Avec le président Kérékou, Paramanga Ernest Yonli a aussi parlé des conclusions de la conférence qui ouvre selon lui de nouvelles perspectives. Il a aussi rencontré des représentants de l’Association des ressortissants burkinabè au Bénin et des membres du bureau de l’Association des étudiants bukinabè dans ce pays. Une occasion pour le chef du gouvernement d’encourager les compatriotes installés au Bénin pour leur sens de l’intégration et leur comportement honorable pour le Burkina. Il a enfin eu des entretiens avec d’autres personnalités avant de regagner Ouagadougou tard dans la nuit de mercredi.

V.A.S.


Dans les coulisses

* Mme Yonli était elle aussi à Cotonou mais pour toute autre chose que le coton. Elle était allée parler avec ses sœurs béninoises de la tenue prochaine de la rencontre de "Planet’ERE3" à Ouagadougou du 18 au 26 juillet 2005. Elle a ainsi animé un point de presse dans la capitale béninoise avant de poursuivre sa route jeudi matin à Niamey.

* Des coupures de courant... Il y en a actuellement à Cotonou. Même Paramanga Ernest Yonli n’y a pas échappé. En effet, au moment de quitter l’aéroport de Cotonou mardi nuit pour son pied-à-terre, le courant s’est coupé, obligeant les Béninois à aider leurs hôtes à embarquer dans leurs véhicules à l’aide de lampes-torches. Fort heureusement, les hôtels sont dotés de groupes électrogènes sans oublier que ces coupures intempestives ne durent pas.

* Le huis clos a duré plus de trois heures et a donné lieu à un communiqué de presse. La déclaration qui devait être approuvée le sera plus tard, a-t-on indiqué.
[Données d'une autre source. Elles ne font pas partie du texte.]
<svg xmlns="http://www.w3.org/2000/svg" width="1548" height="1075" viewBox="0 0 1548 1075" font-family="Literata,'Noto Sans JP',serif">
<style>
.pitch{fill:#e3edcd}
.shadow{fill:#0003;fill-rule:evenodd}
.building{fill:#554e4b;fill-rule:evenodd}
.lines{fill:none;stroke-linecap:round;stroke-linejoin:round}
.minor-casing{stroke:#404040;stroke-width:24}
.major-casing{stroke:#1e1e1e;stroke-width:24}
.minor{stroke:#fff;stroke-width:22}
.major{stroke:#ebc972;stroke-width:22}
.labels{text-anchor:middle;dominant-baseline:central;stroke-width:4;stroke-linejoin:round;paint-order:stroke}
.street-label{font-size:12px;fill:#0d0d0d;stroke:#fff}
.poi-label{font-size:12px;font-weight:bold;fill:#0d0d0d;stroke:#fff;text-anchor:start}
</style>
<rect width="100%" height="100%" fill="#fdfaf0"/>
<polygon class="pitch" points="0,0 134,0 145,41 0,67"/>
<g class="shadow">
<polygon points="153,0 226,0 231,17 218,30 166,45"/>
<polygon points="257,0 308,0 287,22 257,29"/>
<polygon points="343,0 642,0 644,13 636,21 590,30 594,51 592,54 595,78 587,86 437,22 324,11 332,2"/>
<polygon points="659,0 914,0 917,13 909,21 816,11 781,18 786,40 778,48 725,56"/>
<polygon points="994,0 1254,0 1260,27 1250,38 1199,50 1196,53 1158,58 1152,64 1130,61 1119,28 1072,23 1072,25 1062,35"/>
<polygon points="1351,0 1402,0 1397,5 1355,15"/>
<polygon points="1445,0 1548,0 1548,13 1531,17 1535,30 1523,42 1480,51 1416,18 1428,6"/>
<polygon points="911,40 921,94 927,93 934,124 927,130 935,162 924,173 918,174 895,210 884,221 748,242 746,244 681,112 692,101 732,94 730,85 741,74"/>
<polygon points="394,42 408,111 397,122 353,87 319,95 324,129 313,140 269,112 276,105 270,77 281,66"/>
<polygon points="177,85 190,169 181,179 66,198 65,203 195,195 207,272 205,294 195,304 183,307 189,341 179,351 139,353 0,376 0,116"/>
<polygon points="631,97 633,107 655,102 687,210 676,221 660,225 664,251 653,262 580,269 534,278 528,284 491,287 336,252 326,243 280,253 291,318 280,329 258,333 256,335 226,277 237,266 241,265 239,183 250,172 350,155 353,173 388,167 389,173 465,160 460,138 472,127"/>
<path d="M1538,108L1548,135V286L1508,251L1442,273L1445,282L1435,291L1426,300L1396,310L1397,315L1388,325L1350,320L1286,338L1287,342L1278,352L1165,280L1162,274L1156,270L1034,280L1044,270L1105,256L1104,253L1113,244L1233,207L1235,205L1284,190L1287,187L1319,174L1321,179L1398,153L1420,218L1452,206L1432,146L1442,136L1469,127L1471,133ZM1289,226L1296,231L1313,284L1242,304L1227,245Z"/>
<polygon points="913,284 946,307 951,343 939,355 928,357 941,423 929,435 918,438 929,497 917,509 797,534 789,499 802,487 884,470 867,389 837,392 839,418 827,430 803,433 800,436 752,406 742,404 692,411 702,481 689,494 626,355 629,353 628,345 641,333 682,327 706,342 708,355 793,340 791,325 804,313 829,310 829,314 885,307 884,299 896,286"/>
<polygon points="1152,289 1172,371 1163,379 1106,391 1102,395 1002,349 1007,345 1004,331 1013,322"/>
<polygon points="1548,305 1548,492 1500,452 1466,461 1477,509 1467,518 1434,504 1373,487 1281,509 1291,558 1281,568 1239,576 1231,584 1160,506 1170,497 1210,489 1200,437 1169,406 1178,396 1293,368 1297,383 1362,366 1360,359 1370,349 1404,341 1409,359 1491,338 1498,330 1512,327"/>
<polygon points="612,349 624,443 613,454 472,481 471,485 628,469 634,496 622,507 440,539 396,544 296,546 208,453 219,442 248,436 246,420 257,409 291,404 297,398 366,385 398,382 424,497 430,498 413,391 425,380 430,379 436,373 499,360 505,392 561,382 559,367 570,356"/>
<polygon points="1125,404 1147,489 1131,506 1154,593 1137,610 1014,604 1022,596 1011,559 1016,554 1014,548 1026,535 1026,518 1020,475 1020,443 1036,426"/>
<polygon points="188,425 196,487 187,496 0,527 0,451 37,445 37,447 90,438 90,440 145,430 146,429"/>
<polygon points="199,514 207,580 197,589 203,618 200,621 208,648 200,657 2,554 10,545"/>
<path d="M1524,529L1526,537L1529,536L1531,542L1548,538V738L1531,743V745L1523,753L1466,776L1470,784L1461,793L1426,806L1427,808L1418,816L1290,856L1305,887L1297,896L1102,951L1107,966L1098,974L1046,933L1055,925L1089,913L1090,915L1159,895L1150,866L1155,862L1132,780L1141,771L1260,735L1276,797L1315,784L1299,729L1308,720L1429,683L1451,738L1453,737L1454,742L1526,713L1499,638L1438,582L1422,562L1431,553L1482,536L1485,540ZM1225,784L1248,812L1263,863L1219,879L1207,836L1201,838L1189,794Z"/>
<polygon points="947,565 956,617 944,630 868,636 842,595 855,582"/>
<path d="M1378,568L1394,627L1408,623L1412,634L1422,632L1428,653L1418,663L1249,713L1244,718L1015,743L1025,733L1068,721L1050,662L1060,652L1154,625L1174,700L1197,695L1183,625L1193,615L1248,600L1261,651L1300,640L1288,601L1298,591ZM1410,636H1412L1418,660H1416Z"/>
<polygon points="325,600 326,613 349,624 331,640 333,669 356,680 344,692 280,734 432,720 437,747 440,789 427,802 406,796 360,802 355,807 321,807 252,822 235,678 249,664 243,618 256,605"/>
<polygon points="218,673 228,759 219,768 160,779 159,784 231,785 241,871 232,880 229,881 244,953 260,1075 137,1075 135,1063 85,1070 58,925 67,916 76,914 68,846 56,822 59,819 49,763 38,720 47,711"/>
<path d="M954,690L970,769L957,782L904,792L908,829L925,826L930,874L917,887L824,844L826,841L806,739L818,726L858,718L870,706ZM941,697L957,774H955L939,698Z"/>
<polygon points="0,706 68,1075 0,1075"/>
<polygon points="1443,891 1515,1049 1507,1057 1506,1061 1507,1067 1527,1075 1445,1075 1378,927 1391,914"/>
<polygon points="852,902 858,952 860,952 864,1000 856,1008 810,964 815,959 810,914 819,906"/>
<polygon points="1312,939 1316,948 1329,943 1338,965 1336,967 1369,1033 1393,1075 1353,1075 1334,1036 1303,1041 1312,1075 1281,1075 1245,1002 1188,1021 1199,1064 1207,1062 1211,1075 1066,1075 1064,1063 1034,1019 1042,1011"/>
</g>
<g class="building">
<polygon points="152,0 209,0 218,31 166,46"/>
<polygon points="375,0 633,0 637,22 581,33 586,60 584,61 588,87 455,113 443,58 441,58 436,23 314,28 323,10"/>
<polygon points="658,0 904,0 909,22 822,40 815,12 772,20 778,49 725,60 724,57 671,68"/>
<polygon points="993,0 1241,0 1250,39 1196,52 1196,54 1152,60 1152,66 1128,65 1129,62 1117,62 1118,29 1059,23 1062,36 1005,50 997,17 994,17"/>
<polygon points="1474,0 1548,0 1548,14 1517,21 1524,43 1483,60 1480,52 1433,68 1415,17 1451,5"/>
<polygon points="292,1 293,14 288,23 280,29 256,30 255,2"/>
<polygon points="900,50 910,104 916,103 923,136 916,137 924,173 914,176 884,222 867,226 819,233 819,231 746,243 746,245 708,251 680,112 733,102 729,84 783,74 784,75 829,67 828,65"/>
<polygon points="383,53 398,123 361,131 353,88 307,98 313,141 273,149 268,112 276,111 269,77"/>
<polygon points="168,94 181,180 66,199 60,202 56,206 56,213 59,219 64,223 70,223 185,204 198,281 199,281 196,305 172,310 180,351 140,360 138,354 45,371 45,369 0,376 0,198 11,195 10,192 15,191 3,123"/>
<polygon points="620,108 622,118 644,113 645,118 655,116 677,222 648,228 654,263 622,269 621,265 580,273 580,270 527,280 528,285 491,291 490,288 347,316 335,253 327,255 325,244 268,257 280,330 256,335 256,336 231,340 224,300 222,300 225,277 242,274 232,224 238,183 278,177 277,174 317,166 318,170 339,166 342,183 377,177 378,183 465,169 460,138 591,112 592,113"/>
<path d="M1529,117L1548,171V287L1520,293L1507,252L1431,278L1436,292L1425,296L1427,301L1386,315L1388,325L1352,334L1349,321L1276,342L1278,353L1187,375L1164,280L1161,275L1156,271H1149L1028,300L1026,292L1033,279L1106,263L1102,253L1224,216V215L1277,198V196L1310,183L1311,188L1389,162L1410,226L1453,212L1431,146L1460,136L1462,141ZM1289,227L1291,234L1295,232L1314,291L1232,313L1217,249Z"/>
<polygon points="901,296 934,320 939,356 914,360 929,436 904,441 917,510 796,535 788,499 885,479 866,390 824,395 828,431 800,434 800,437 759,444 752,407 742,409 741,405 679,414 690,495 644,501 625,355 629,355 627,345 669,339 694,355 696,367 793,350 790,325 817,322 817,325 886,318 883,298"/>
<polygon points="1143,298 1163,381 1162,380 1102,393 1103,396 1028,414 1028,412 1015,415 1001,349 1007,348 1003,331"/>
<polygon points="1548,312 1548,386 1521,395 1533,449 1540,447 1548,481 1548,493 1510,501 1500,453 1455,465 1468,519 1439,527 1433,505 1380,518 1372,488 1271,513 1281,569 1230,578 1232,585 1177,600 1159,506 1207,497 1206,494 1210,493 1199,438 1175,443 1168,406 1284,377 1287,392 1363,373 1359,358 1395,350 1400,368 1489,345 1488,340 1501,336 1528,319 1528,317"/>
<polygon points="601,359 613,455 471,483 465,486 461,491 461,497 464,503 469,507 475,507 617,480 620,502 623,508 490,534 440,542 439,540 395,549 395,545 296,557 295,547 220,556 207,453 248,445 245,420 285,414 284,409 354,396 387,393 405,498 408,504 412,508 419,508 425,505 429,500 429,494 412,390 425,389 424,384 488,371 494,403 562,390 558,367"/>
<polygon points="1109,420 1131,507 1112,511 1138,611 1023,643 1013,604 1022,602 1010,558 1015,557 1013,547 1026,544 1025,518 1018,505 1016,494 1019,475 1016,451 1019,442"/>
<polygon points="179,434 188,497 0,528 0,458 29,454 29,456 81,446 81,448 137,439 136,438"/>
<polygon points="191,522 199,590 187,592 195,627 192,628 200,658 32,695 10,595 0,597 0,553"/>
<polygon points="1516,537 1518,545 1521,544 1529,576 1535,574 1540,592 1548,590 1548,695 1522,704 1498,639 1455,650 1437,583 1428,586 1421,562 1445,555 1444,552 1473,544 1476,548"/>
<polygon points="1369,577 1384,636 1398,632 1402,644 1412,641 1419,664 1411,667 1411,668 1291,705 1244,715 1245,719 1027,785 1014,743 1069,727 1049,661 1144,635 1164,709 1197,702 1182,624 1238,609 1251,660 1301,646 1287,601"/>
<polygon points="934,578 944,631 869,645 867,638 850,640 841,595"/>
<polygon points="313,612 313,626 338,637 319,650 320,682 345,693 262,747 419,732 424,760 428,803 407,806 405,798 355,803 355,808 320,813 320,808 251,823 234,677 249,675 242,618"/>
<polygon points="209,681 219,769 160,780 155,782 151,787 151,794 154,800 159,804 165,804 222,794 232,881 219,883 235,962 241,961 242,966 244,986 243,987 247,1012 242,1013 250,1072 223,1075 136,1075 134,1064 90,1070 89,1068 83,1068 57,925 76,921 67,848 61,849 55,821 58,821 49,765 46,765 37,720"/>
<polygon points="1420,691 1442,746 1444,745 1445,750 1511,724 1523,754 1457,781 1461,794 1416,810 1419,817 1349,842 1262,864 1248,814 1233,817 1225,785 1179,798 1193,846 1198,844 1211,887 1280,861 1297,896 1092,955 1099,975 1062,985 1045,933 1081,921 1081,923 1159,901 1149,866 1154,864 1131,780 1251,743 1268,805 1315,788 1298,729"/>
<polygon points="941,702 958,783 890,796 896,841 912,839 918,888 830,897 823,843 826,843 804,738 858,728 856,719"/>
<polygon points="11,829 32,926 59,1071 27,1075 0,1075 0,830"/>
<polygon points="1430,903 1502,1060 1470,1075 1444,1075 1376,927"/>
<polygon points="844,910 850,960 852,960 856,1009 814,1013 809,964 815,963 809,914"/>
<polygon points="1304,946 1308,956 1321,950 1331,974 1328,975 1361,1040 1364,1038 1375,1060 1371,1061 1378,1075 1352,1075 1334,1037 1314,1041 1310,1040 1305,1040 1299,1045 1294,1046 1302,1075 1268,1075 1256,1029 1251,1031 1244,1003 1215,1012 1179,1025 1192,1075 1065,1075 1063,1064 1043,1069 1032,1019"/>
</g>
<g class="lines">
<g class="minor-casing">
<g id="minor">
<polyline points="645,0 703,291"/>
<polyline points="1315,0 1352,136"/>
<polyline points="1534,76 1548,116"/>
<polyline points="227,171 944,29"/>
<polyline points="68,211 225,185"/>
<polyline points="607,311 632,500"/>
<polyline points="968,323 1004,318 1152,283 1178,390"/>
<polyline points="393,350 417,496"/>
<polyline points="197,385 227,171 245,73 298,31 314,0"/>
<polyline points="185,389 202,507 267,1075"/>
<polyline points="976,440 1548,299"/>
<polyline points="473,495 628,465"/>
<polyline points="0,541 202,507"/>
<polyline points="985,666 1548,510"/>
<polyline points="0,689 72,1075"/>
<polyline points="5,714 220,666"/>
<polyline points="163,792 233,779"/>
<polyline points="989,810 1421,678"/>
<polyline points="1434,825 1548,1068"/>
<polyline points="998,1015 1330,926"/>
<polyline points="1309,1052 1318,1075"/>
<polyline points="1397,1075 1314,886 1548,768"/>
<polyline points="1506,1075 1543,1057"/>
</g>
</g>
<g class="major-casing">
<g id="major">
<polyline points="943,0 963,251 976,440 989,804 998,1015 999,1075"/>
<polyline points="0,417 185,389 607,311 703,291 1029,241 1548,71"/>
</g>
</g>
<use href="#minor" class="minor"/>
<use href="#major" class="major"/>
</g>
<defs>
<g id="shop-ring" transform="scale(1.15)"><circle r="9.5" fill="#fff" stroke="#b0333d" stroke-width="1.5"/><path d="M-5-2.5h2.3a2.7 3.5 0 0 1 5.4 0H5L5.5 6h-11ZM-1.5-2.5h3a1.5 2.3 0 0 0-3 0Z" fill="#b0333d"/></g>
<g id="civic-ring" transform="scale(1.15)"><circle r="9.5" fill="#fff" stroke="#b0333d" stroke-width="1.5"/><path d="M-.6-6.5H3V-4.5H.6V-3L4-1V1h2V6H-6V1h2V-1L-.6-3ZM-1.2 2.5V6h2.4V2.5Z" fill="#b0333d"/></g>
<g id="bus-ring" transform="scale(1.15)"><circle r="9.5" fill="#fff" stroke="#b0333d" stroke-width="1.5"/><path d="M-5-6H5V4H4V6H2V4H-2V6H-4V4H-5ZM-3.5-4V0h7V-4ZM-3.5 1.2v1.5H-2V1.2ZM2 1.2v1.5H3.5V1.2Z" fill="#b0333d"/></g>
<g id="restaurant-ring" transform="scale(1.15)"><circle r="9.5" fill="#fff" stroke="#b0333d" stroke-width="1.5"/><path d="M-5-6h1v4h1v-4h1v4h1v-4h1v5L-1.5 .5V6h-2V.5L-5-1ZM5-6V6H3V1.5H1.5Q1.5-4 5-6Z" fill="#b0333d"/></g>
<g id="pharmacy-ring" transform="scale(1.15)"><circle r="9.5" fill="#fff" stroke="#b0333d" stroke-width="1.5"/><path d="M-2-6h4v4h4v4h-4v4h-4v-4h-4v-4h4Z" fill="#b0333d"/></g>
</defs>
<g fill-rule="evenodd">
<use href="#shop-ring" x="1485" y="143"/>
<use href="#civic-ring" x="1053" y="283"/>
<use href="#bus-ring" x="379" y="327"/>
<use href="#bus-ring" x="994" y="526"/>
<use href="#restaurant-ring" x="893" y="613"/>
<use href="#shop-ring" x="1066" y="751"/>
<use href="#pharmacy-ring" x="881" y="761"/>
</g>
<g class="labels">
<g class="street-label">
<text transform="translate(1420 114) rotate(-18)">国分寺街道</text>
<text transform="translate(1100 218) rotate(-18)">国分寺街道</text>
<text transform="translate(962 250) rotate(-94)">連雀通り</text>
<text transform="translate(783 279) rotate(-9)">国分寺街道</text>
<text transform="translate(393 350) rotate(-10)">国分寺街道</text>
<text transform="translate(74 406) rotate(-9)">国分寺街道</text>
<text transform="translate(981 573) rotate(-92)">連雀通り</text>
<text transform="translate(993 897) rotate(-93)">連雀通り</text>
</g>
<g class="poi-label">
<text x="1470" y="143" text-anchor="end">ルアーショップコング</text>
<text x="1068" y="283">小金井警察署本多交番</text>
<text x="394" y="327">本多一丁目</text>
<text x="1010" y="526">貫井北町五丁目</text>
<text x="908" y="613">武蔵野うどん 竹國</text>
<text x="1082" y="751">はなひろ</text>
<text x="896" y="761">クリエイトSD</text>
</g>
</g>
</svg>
* La contribution du Burkina à la conférence a été fortement saluée. Ce qui a conduit la presse a solliciter beaucoup le Premier ministre qui s’est prêté volontiers aux questions.

* Pas d’hommes de tenue dans la salle de Conférence. Ainsi, en ont décidé les organisateurs de la rencontre de Cotonou obligeant les aides-de- camp des personnalités à patienter dans les couloirs.